Die Realität sieht nach neun Spieltagen, also einem Viertel der Saison, ganz anders aus: Unter SGE-Trainer Dino Toppmöller kommt Ngankam in acht Spielen im Schnitt nur auf magere 24 Minuten. Kein Tor, keine Vorlage.
Jessic Ngankam fliegt in Frankfurt aus dem Kader
Zuletzt flog der Berliner vor dem BVB-Spiel (3:3) sogar aus dem Kader. „Ein Denkzettel ist mir da übertrieben“, erklärt Toppmöller zwar, schiebt aber einen klaren Auftrag an Ngankam hinterher: „Wir wissen, dass er es besser kann, und verlangen von ihm, dass er es besser macht.“

Gezeigt hat Ngankam das in der vergangenen Saison bei Hertha BSC. Nach seiner zweiten schweren Knieverletzung startete er in der Rückrunde durch, war einer der wenigen blau-weißen Lichtblicke (vier Tore, zwei Vorlagen) und schoss sich bei der U21 sogar auf den Radar des damaligen Bundestrainers Hansi Flick.
Jessic Ngankam sagt Union ab, weil er Hertha liebt
Dass Ngankam riesiges Potenzial hat, wissen sie bei Hertha BSC schon lange. Die Fans, die ihren Publikumsliebling genauso ungern haben ziehen lassen wie Cheftrainer Pal Dardai, der Jessic bereits in der blau-weißen Akademie coachte. Erleichterung herrschte letztlich im Westen dennoch, obwohl sich Ngankam gegen einen Hertha-Heldenstatus und für einen Abschied entschied. Denn vor der Eintracht buhlte vor allem der 1. FC Union um Ngankam.
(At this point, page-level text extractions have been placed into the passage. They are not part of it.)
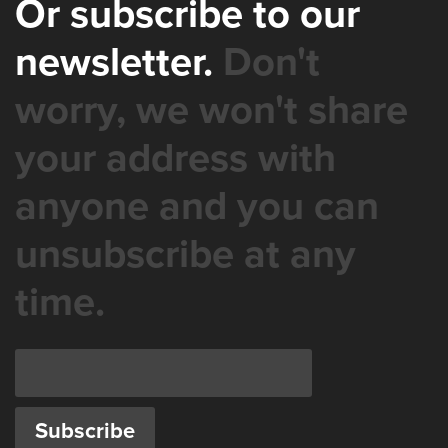
Or subscribe to our
newsletter.
Don't
worry, we won't share
your address with
anyone and you can
unsubscribe at any
time.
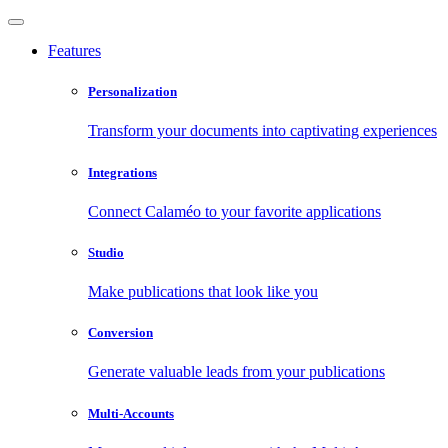
Features
Personalization
Transform your documents into captivating experiences
Integrations
Connect Calaméo to your favorite applications
Studio
Make publications that look like you
Conversion
Generate valuable leads from your publications
Multi-Accounts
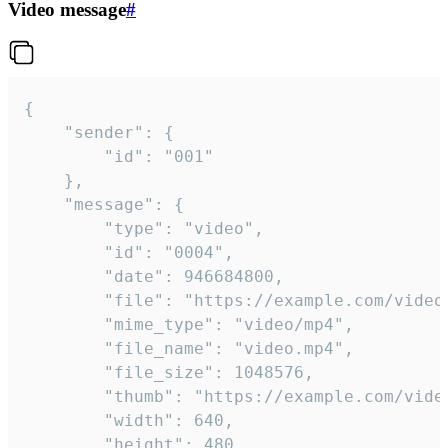
Video message
#
{

	"sender": {

		"id": "001"

	},

	"message": {

		"type": "video",

		"id": "0004",

		"date": 946684800,

		"file": "https://example.com/video.mp4",

		"mime_type": "video/mp4",

		"file_name": "video.mp4",

		"file_size": 1048576,

		"thumb": "https://example.com/video_thumb.png",

		"width": 640,

		"height": 480,
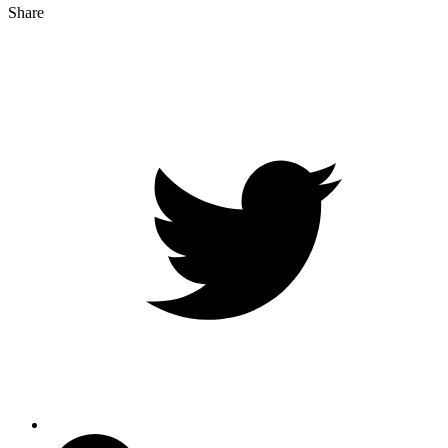
Share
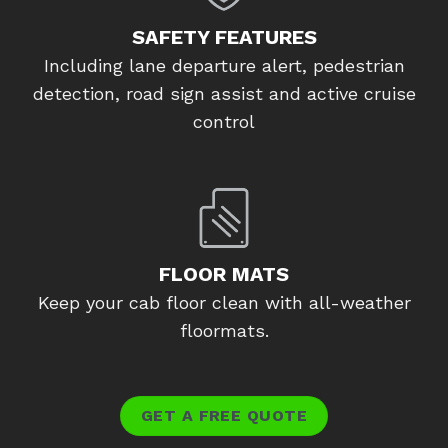
SAFETY FEATURES
Including lane departure alert, pedestrian
detection, road sign assist and active cruise
control
FLOOR MATS
Keep your cab floor clean with all-weather
floormats.
GET A FREE QUOTE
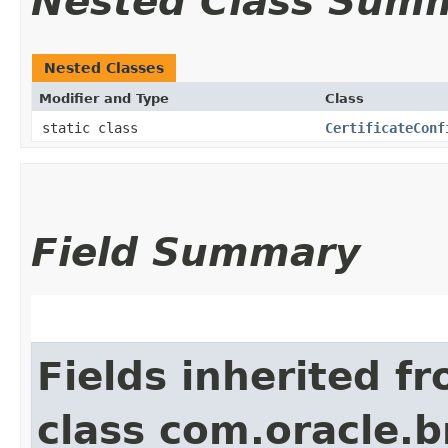
Nested Class Sum
Nested Classes
Modifier and Type
Class
static class
CertificateConf
Field Summary
Fields inherited f
class com.oracle.b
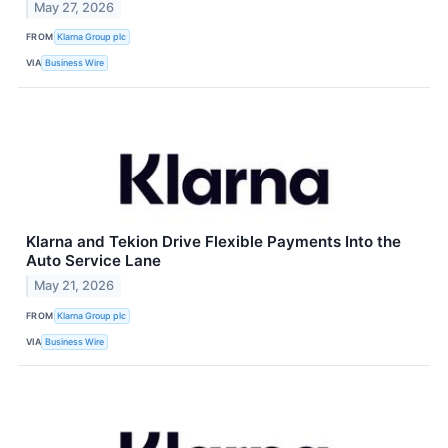
May 27, 2026
FROM
Klarna Group plc
VIA
Business Wire
Klarna and Tekion Drive Flexible Payments Into the
Auto Service Lane
May 21, 2026
FROM
Klarna Group plc
VIA
Business Wire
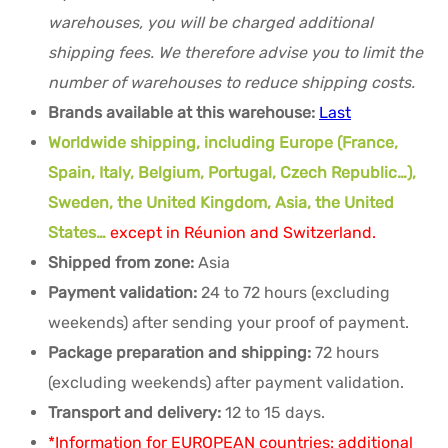
warehouses, you will be charged additional
shipping fees. We therefore advise you to limit the
number of warehouses to reduce shipping costs.
Brands available at this warehouse:
Last
Worldwide shipping, including Europe (France,
Spain, Italy, Belgium, Portugal, Czech Republic…),
Sweden, the United Kingdom, Asia, the United
States…
except in Réunion and Switzerland.
Shipped from zone:
Asia
Payment validation:
24 to 72 hours (excluding
weekends) after sending your proof of payment.
Package preparation and shipping:
72 hours
(excluding weekends) after payment validation.
Transport and delivery:
12 to 15 days.
*Information for EUROPEAN countries: additional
Ein Transfer stand nicht nur im Raum. Nein, es war richtig konkret. „Union will dich wirklich haben“, habe ihm sein Berater Volker Struth berichtet und ihn damit geschockt: „Ich war locker drei, vier Minuten ruhig, habe die Decke angeguckt und gedacht: Das kann doch jetzt nicht wahr sein, oder? Ich habe etwas gebraucht, weil das eine Mannschaft war, die Champions League spielt und mich wirklich wollte.“
Der 1. FC Union könnte Jessic Ngankam gut gebrauchen
Ngankam hätte mit seinem bulligen Körper und seiner Schnelligkeit perfekt ins System von Trainer Urs Fischer gepasst und den Eisernen in der derzeitigen Krise, die ja auch eine Stürmerkrise ist, mit seiner Kaltschnäuzigkeit vor dem Tor enorm geholfen.
Aber anders als für Alexander Schwolow und Lucas Tousart kam ein Wechsel innerhalb Berlins für Ngankam nicht infrage: „Weil ich Herthaner bin und Liebe zu diesem Verein spüre.“
Wehmut ist also bei seiner ersten Berlin-Rückkehr sicher dabei. Vielleicht sogar etwas Reue, sich nicht für einen Hertha-Verbleib oder einen Union-Wechsel entschieden zu haben.
Vorsicht, 1. FC Union: Jessic Ngankam kommt mit Extra-Motivation
Zwei Komponenten, die den 1. FC Union warnen sollten. Klar ist: Als Ex-Herthaner wird er genauso extra motiviert sein wie Maximilian Mittelstädt, der zuletzt mit dem VfB Stuttgart in Köpenick 3:0 gewann.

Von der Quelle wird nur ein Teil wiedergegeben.